* [HOW TO COMPLETE THIS TASK]:
Your reply should restate the lines from the top of the entries through the line containing "miest, napríklad umývadlo, sprchu" word for word, with no pictures.

(Data entries)

┌──

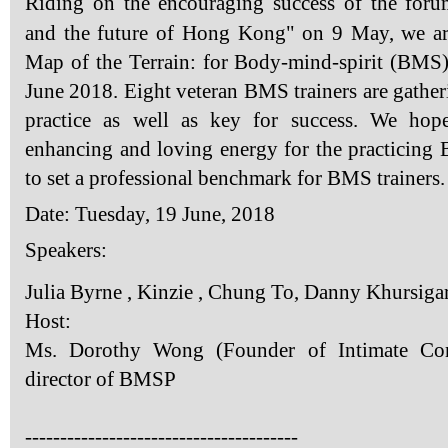
Riding on the encouraging success of the forum
and the future of Hong Kong" on 9 May, we ar
Map of the Terrain: for Body-mind-spirit (BMS)
June 2018. Eight veteran BMS trainers are gatheri
practice as well as key for success. We hope
enhancing and loving energy for the practicin
to set a professional benchmark for BMS trainers.
Date: Tuesday, 19 June, 2018
Speakers:
Julia Byrne , Kinzie , Chung To, Danny Khursigar
Host:
Ms. Dorothy Wong (Founder of Intimate Con
director of BMSP
---------------------------------------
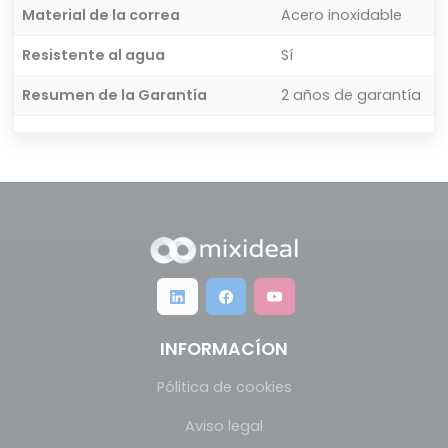
Material de la correa
Acero inoxidable
Resistente al agua
Sí
Resumen de la Garantía
2 años de garantía
INFORMACÍON
Pólitica de cookies
Aviso legal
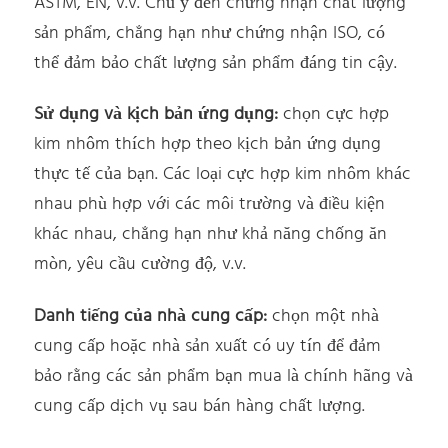
ASTM, EN, v.v. Chú ý đến chứng nhận chất lượng
sản phẩm, chẳng hạn như chứng nhận ISO, có
thể đảm bảo chất lượng sản phẩm đáng tin cậy.
Sử dụng và kịch bản ứng dụng:
chọn cực hợp
kim nhôm thích hợp theo kịch bản ứng dụng
thực tế của bạn. Các loại cực hợp kim nhôm khác
nhau phù hợp với các môi trường và điều kiện
khác nhau, chẳng hạn như khả năng chống ăn
mòn, yêu cầu cường độ, v.v.
Danh tiếng của nhà cung cấp:
chọn một nhà
cung cấp hoặc nhà sản xuất có uy tín để đảm
bảo rằng các sản phẩm bạn mua là chính hãng và
cung cấp dịch vụ sau bán hàng chất lượng.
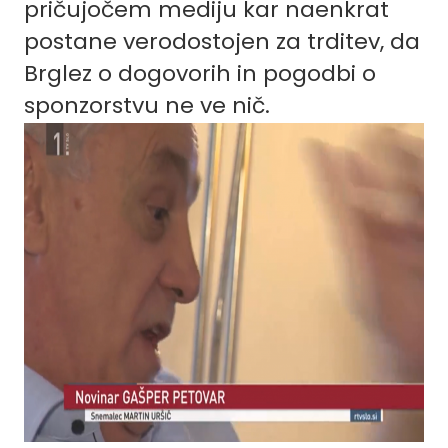
pričujočem mediju kar naenkrat
postane verodostojen za trditev, da
Brglez o dogovorih in pogodbi o
sponzorstvu ne ve nič.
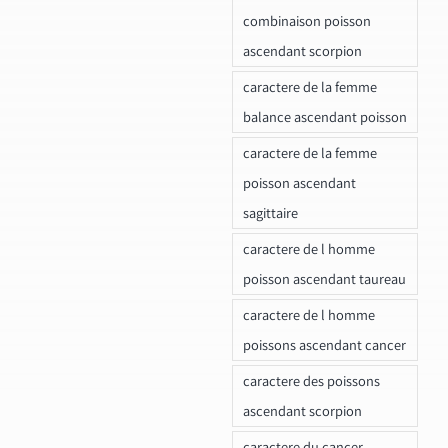
combinaison poisson
ascendant scorpion
caractere de la femme
balance ascendant poisson
caractere de la femme
poisson ascendant
sagittaire
caractere de l homme
poisson ascendant taureau
caractere de l homme
poissons ascendant cancer
caractere des poissons
ascendant scorpion
caractere du cancer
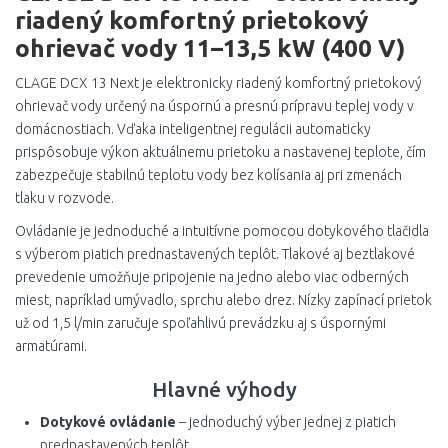
riadený komfortný prietokový
ohrievač vody 11–13,5 kW (400 V)
CLAGE DCX 13 Next je elektronicky riadený komfortný prietokový
ohrievač vody určený na úspornú a presnú prípravu teplej vody v
domácnostiach. Vďaka inteligentnej regulácii automaticky
prispôsobuje výkon aktuálnemu prietoku a nastavenej teplote, čím
zabezpečuje stabilnú teplotu vody bez kolísania aj pri zmenách
tlaku v rozvode.
Ovládanie je jednoduché a intuitívne pomocou dotykového tlačidla
s výberom piatich prednastavených teplôt. Tlakové aj beztlakové
prevedenie umožňuje pripojenie na jedno alebo viac odberných
miest, napríklad umývadlo, sprchu alebo drez. Nízky zapínací prietok
už od 1,5 l/min zaručuje spoľahlivú prevádzku aj s úspornými
armatúrami.
Hlavné výhody
Dotykové ovládanie
– jednoduchý výber jednej z piatich
prednastavených teplôt.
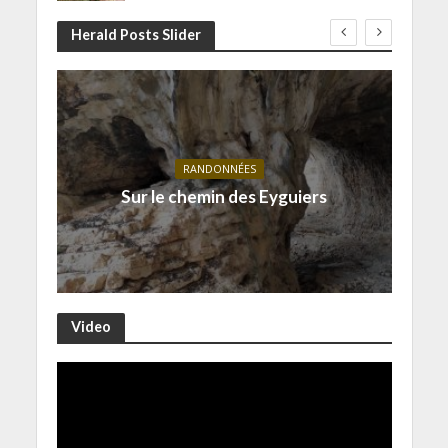
Herald Posts Slider
RANDONNÉES
Sur le chemin des Eyguiers
Video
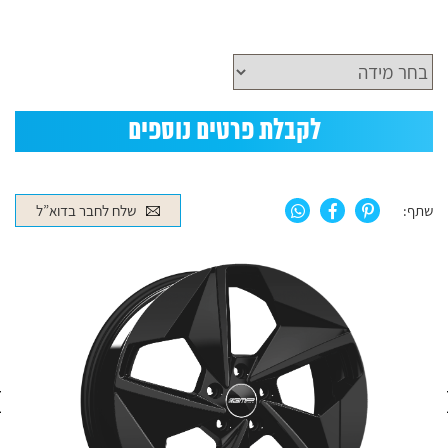
לקבלת פרטים נוספים
שתף:
שלח לחבר בדוא”ל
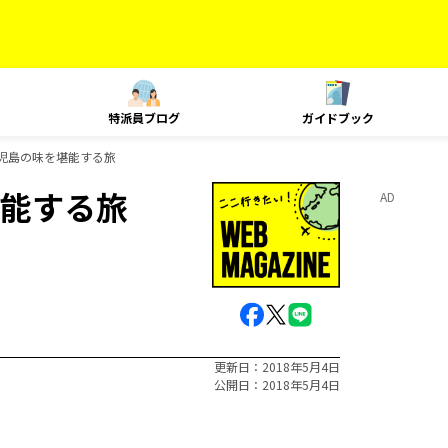
特派員ブログ
ガイドブック
児島の味を堪能する旅
能する旅
AD
更新日
2018年5月4日
公開日
2018年5月4日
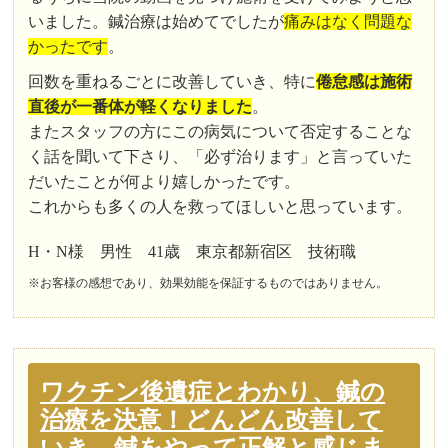
いました。鍼治療は始めてでしたが
痛みはなく問題な
かったです
。
回数を重ねるごとに改善していき、特に
倦怠感は施術
直後が一番体が軽くなりました
。
またスタッフの方にこの病気について否定することな
く話を聞いて下さり、「必ず治ります」と言っていた
だいたことが何より嬉しかったです。
これからも多くの人を救ってほしいと思っています。
H・N様 男性 41歳 東京都新宿区 技術職
※お客様の感想であり、効果効能を保証するものではありません。
ワクチン後遺症とわかり、鍼の
治療を決意！どんどん改善して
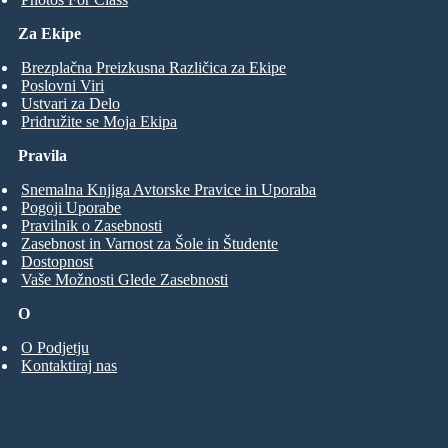
Za Ekipe
Brezplačna Preizkusna Različica za Ekipe
Poslovni Viri
Ustvari za Delo
Pridružite se Moja Ekipa
Pravila
Snemalna Knjiga Avtorske Pravice in Uporaba
Pogoji Uporabe
Pravilnik o Zasebnosti
Zasebnost in Varnost za Šole in Študente
Dostopnost
Vaše Možnosti Glede Zasebnosti
O
O Podjetju
Kontaktiraj nas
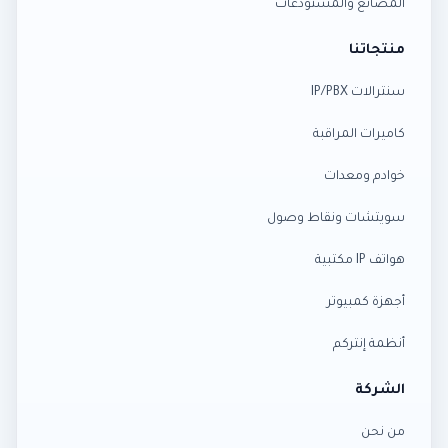
المصانع والمستودعات
منتجاتنا
سنترالات IP/PBX
كاميرات المراقبة
خوادم ومعدات
سويتشات ونقاط وصول
هواتف IP مكتبية
أجهزة كمبيوتر
أنظمة إنتركم
الشركة
من نحن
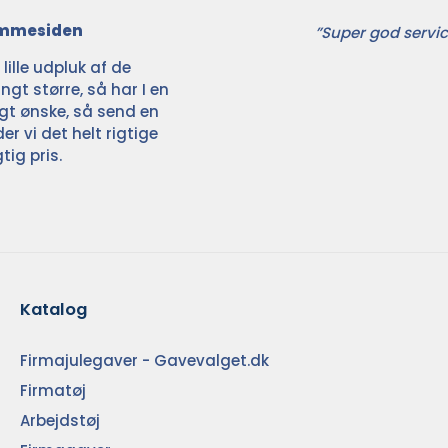
jemmesiden
”Super god servic
ille udpluk af de
ngt større, så har I en
ligt ønske, så send en
der vi det helt rigtige
tig pris.
Katalog
Firmajulegaver - Gavevalget.dk
Firmatøj
Arbejdstøj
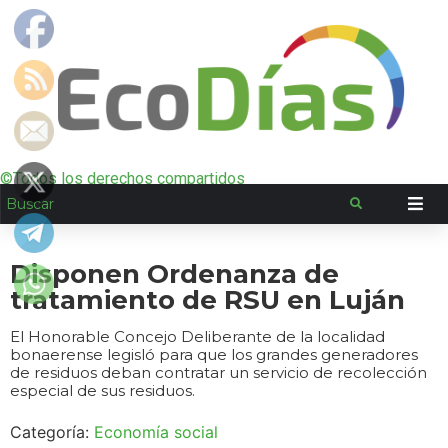
©Todos los derechos compartidos
Disponen Ordenanza de
tratamiento de RSU en Luján
El Honorable Concejo Deliberante de la localidad
bonaerense legisló para que los grandes generadores
de residuos deban contratar un servicio de recolección
especial de sus residuos.
Categoría:
Economía social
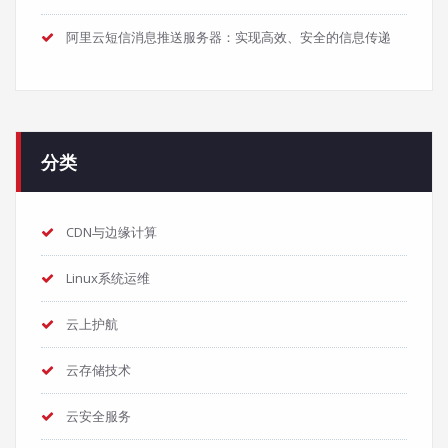
阿里云短信消息推送服务器：实现高效、安全的信息传递
分类
CDN与边缘计算
Linux系统运维
云上护航
云存储技术
云安全服务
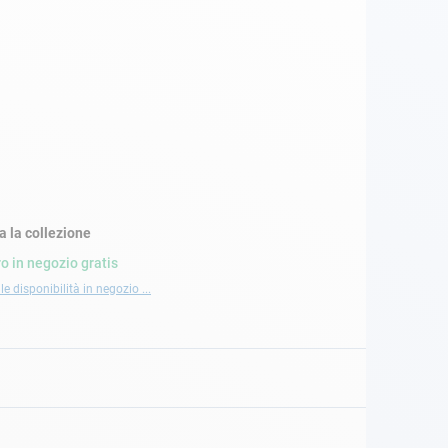
a la collezione
ro in negozio gratis
le disponibilità in negozio ...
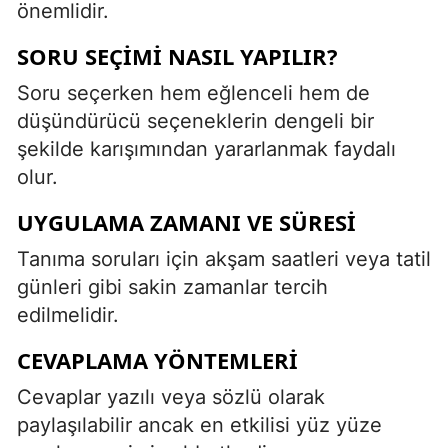
önemlidir.
SORU SEÇIMI NASIL YAPILIR?
Soru seçerken hem eğlenceli hem de
düşündürücü seçeneklerin dengeli bir
şekilde karışımından yararlanmak faydalı
olur.
UYGULAMA ZAMANI VE SÜRESI
Tanıma soruları için akşam saatleri veya tatil
günleri gibi sakin zamanlar tercih
edilmelidir.
CEVAPLAMA YÖNTEMLERI
Cevaplar yazılı veya sözlü olarak
paylaşılabilir ancak en etkilisi yüz yüze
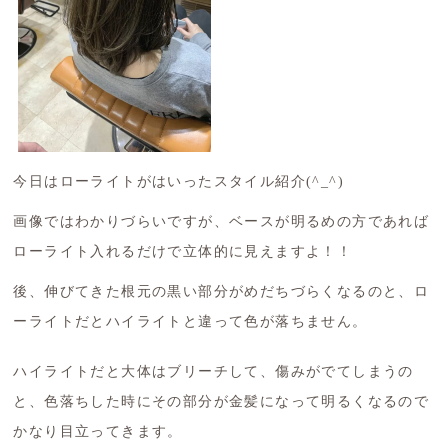
今日はローライトがはいったスタイル紹介(^_^)
画像ではわかりづらいですが、ベースが明るめの方であれば
ローライト入れるだけで立体的に見えますよ！！
後、伸びてきた根元の黒い部分がめだちづらくなるのと、ロ
ーライトだとハイライトと違って色が落ちません。
ハイライトだと大体はブリーチして、傷みがでてしまうの
と、色落ちした時にその部分が金髪になって明るくなるので
かなり目立ってきます。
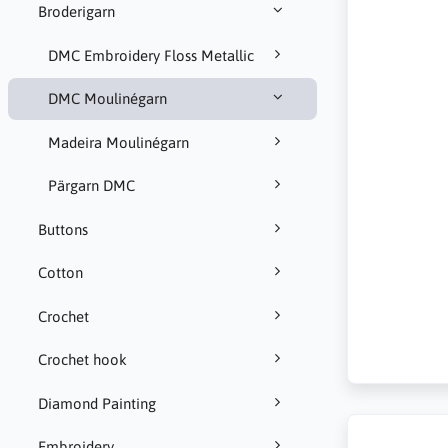
Broderigarn
DMC Embroidery Floss Metallic
DMC Moulinégarn
Madeira Moulinégarn
Pärgarn DMC
Buttons
Cotton
Crochet
Crochet hook
Diamond Painting
Embroidery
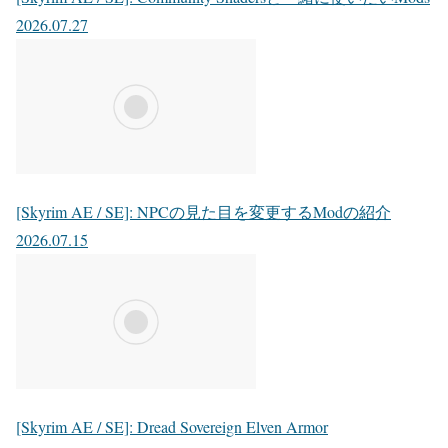
2026.07.27
[Skyrim AE / SE]: NPCの見た目を変更するModの紹介
2026.07.15
[Skyrim AE / SE]: Dread Sovereign Elven Armor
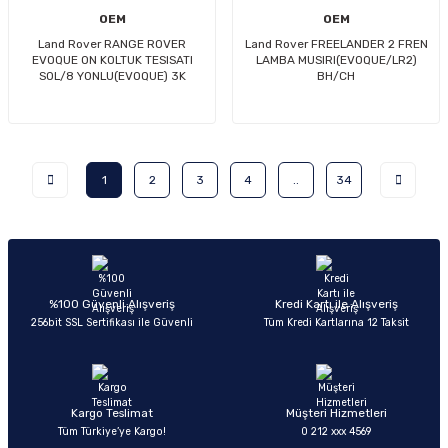
OEM
OEM
Land Rover RANGE ROVER
Land Rover FREELANDER 2 FREN
EVOQUE ON KOLTUK TESISATI
LAMBA MUSIRI(EVOQUE/LR2)
SOL/8 YONLU(EVOQUE) 3K
BH/CH
1
2
3
4
..
34
%100 Güvenli Alışveriş
Kredi Kartı ile Alışveriş
256bit SSL Sertifikası ile Güvenli
Tüm Kredi Kartlarına 12 Taksit
Kargo Teslimat
Müşteri Hizmetleri
Tüm Türkiye’ye Kargo!
0 212 xxx 4569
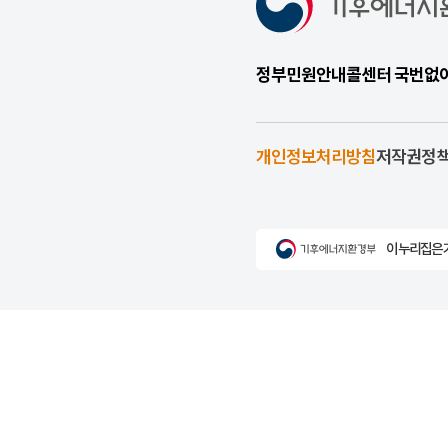
정부민원안내콜센터 국번없이 1
개인정보처리방침
저작권정
이 누리집은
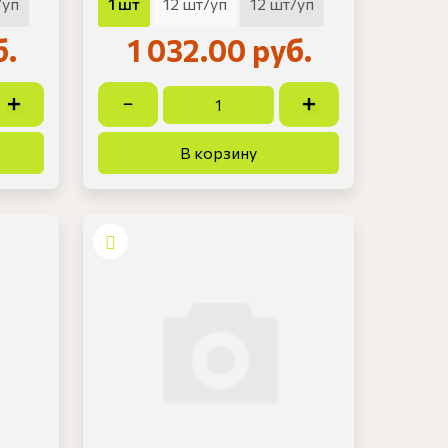
/уп
1 шт
12 шт/уп
12 шт/уп
б.
1 032.00 руб.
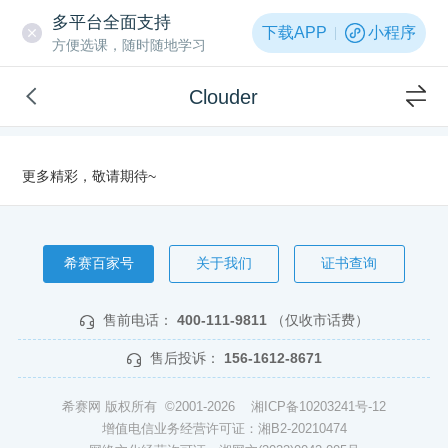
多平台全面支持
下载APP
小程序
方便选课，随时随地学习
Clouder
更多精彩，敬请期待~
希赛百家号
关于我们
证书查询
售前电话：
400-111-9811
（仅收市话费）
售后投诉：
156-1612-8671
希赛网 版权所有 ©2001-2026
湘ICP备10203241号-12
增值电信业务经营许可证：湘B2-20210474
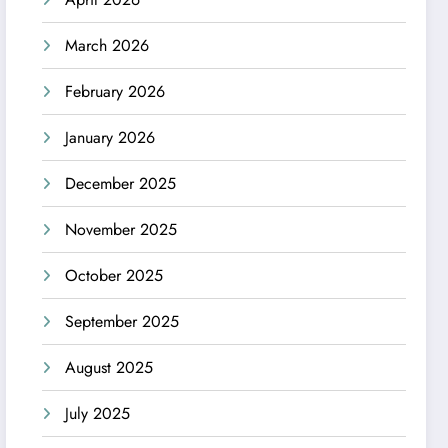
March 2026
February 2026
January 2026
December 2025
November 2025
October 2025
September 2025
August 2025
July 2025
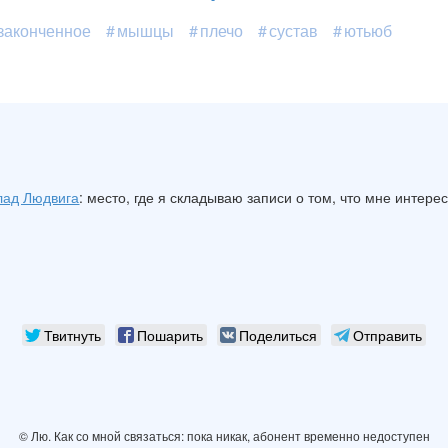
законченное
мышцы
плечо
сустав
ютьюб
лад Людвига
: место, где я складываю записи о том, что мне интере
Твитнуть
Пошарить
Поделиться
Отправить
© Лю. Как со мной связаться: пока никак, абонент временно недоступен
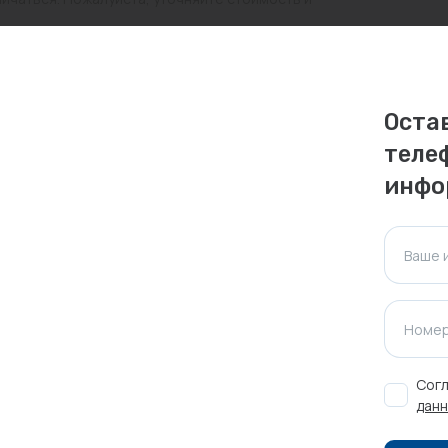
ктуальна для таких же товаров, проданных
ажения.
Оста
теле
Оставить отзыв
инфо
Ваше 
Номер
Согл
данн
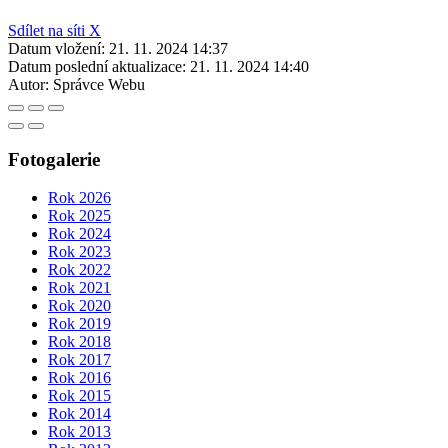
Sdílet na síti X
Datum vložení:
21. 11. 2024 14:37
Datum poslední aktualizace:
21. 11. 2024 14:40
Autor:
Správce Webu
Fotogalerie
Rok 2026
Rok 2025
Rok 2024
Rok 2023
Rok 2022
Rok 2021
Rok 2020
Rok 2019
Rok 2018
Rok 2017
Rok 2016
Rok 2015
Rok 2014
Rok 2013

└──

* [TASK OUTPUT]:
Riding on the encouraging success of the forum
and the future of Hong Kong" on 9 May, we ar
Map of the Terrain: for Body-mind-spirit (BMS)
June 2018. Eight veteran BMS trainers are gatheri
practice as well as key for success. We hope
enhancing and loving energy for the practicin
to set a professional benchmark for BMS trainers.
Date: Tuesday, 19 June, 2018
Speakers:
Julia Byrne , Kinzie , Chung To, Danny Khursigar
Host:
Ms. Dorothy Wong (Founder of Intimate Con
director of BMSP
---------------------------------------
Material de la correa
Acero inoxidable
Resistente al agua
Sí
Resumen de la Garantía
2 años de garantía
INFORMACÍON
Pólitica de cookies
Aviso legal
ASTM, EN, v.v. Chú ý đến chứng nhận chất lượng
sản phẩm, chẳng hạn như chứng nhận ISO, có
thể đảm bảo chất lượng sản phẩm đáng tin cậy.
Sử dụng và kịch bản ứng dụng:
chọn cực hợp
kim nhôm thích hợp theo kịch bản ứng dụng
thực tế của bạn. Các loại cực hợp kim nhôm khác
nhau phù hợp với các môi trường và điều kiện
khác nhau, chẳng hạn như khả năng chống ăn
mòn, yêu cầu cường độ, v.v.
Danh tiếng của nhà cung cấp:
chọn một nhà
cung cấp hoặc nhà sản xuất có uy tín để đảm
bảo rằng các sản phẩm bạn mua là chính hãng và
cung cấp dịch vụ sau bán hàng chất lượng.
pričujočem mediju kar naenkrat
postane verodostojen za trditev, da
Brglez o dogovorih in pogodbi o
sponzorstvu ne ve nič.
combinaison poisson
ascendant scorpion
caractere de la femme
balance ascendant poisson
caractere de la femme
poisson ascendant
sagittaire
caractere de l homme
poisson ascendant taureau
caractere de l homme
poissons ascendant cancer
caractere des poissons
ascendant scorpion
caractere du cancer
riadený komfortný prietokový
ohrievač vody 11–13,5 kW (400 V)
CLAGE DCX 13 Next je elektronicky riadený komfortný prietokový
ohrievač vody určený na úspornú a presnú prípravu teplej vody v
domácnostiach. Vďaka inteligentnej regulácii automaticky
prispôsobuje výkon aktuálnemu prietoku a nastavenej teplote, čím
zabezpečuje stabilnú teplotu vody bez kolísania aj pri zmenách
tlaku v rozvode.
Ovládanie je jednoduché a intuitívne pomocou dotykového tlačidla
s výberom piatich prednastavených teplôt. Tlakové aj beztlakové
prevedenie umožňuje pripojenie na jedno alebo viac odberných
miest, napríklad umývadlo, sprchu alebo drez. Nízky zapínací prietok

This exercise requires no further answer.